1. Use a Moss Control Treatment

One of the most effective moss removal methods is to use a special chemical treatment. Various treatments kill moss and make it difficult for it to return. 

A good option would be the Wet & Forget Outdoor Moss Remover from It comes with a convenient sprayer to make applying the treatment easier. It’s also bleach-free and works well on multiple surfaces, including cement.

Most moss control treatments work by drying out the moss. Since it needs water to live and reproduce, the moss dies quickly after the first application. Depending on your product, you may need to apply the treatment several times for the best results. 

Some of the most effective chemical treatments use iron in their ingredients. However, you should avoid using iron-based products on cement. The iron causes the moss to darken and turn black, then die a few days after application. However, iron can stain cement surfaces, ruining them.

You must always ensure the moss control treatment is suitable for cement before buying it.

Is Moss Killer Harmful To Gardens?

Moss treatments can contain chemicals that also will kill your plants. If you’re worried about the treatment running off and getting into your garden, you can skip it. There are plenty of alternatives that don’t use any chemicals. 

Chemical moss killers are best for when the moss has taken over a large expanse of cement, and you can’t deal with it efficiently on your own. You might not need it in every situation, but it’s an effective moss removal method, so it’s worth bringing up.

Should Moss Be Removed?

You should remove moss on your concrete, including driveways, sidewalks, and roofing. While it’s usually fine in soil, moss on these surfaces can cause much damage. It also makes walkways very slippery and unsafe to walk on.

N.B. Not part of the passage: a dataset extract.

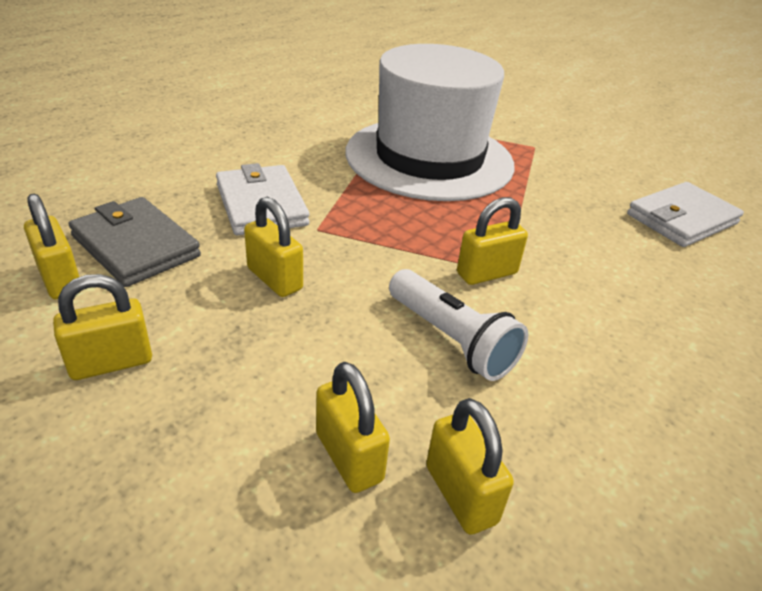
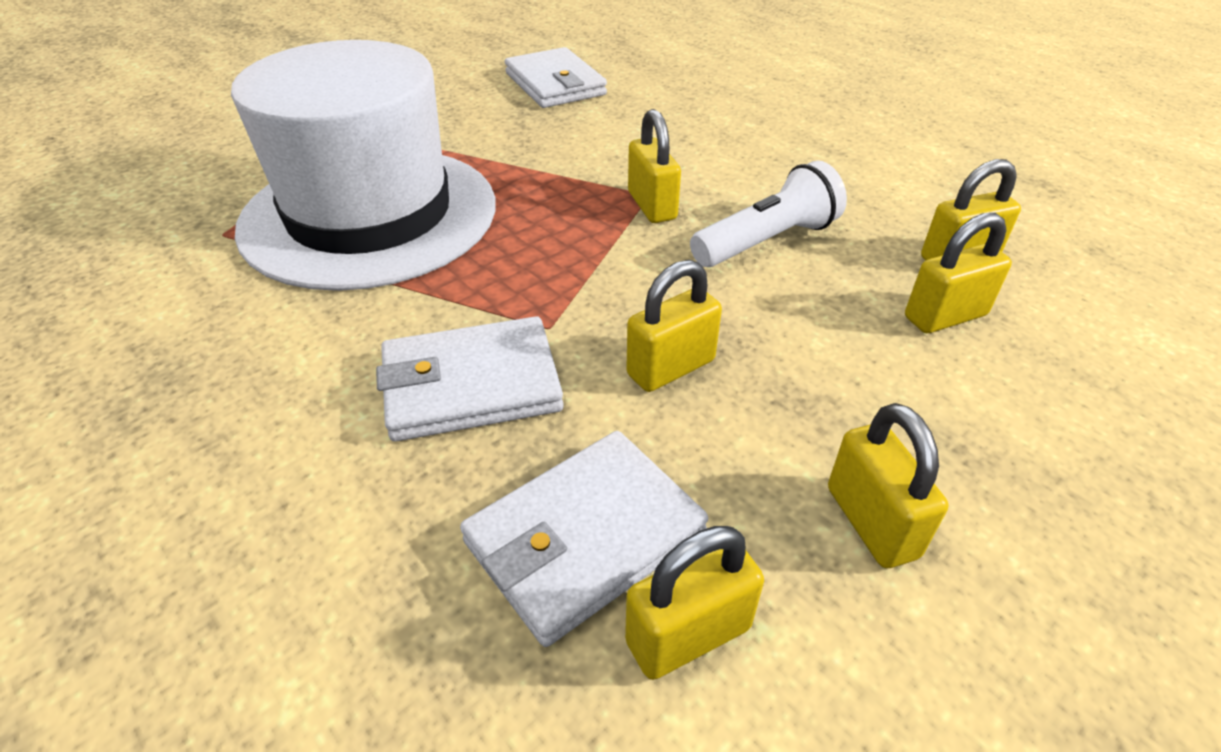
camera: 80 degrees left, 5 degrees up
grey wallet [69,197,201,287] -> white wallet [460,431,708,647]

Generally, you want to remove moss as soon as it starts growing on your concrete. It can become too hassle if it grows enough to cover the entire cement surface. Plus, many people find that it doesn’t look nice and makes areas appear abandoned. 

You don’t always need to remove moss, however. It isn’t harmful to plants, so it can live safely in soil or grass. You may need to remove it if it starts taking over your property, but the moss won’t kill anything growing in your garden.

If the moss starts growing on your roof, you must remove it immediately. The moss can cause severe damage to your home and make it unsafe to live in quickly.

I’ve written another article discussing whether removing moss from your garden is advisable. Don’t miss it: Should You Remove Moss from Your Garden? 6 Facts

2. Keep the Concrete Dry

Moss loves moisture and can’t survive without it. Keeping the concrete dry can help kill moss and prevent it from returning. You’ll need to consider where the water’s coming from and why it’s pooling on your hard surfaces. 

Sometimes, your yard needs to have more drainage. If your yard is full of compacted soil, it won’t absorb rain, leaving it pooling somewhere on your property.

You might also need to move garden sprinklers that spray over the concrete. Keeping the surface as dry as possible is sure to help.

Why Does Moss Love Moisture?

Moss cannot survive without water, and it relies more on moisture than most other plants to grow. The cells in the moss absorb water, which is where the plant gets most of its nutrients. Moss also uses water droplets to reproduce by spreading its reproductive cells.

So, you’ll only ever see moss somewhere that’s moist. By keeping your cement as dry as possible, you can eliminate it in no time. The moss won’t be able to get nutrition or spread further, making it much easier to deal with. 

You might not need a chemical treatment if you can successfully keep your cement dry. 

3. Remove Nearby Soil

Moss can also grow over the soil, although it generally prefers soil that’s not in good condition. If you notice dirt on your cement slabs, you’ll want to sweep it off as soon as possible.

Soil can hold in the moisture that the moss loves. Plus, it can quickly spread its thin roots through even the smallest layer of soil.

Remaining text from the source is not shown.